** Opening EXTRACTED ENTRIES block **
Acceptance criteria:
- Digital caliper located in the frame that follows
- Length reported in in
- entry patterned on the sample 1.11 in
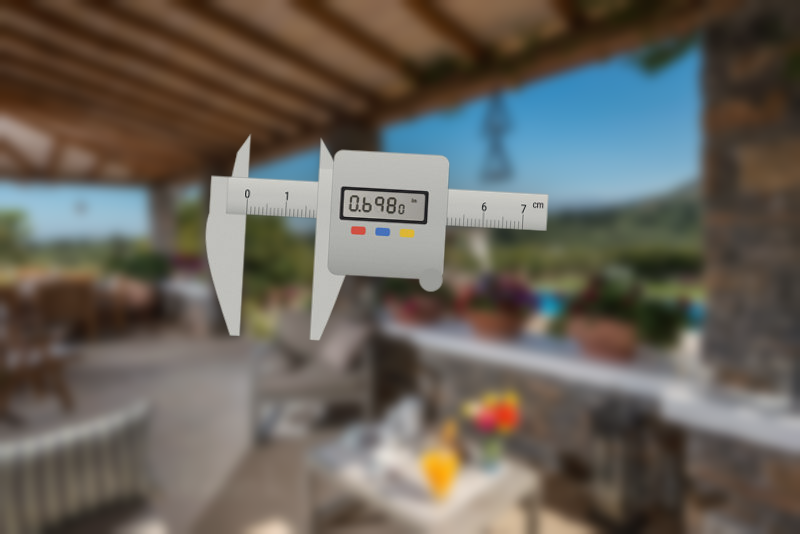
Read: 0.6980 in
** Closing EXTRACTED ENTRIES block **
[TASK DESCRIPTION] Turn every line of the records into a Markdown table with the columns Row and Line. Number the rows, skip blank lines, and omit the pictures.

[RESULT OF THIS EXERCISE]
| Row | Line |
|---|---|
| 1 | Acceptance criteria: |
| 2 | - Digital caliper located in the frame that follows |
| 3 | - Length reported in in |
| 4 | - entry patterned on the sample 1.11 in |
| 5 | Read: 0.6980 in |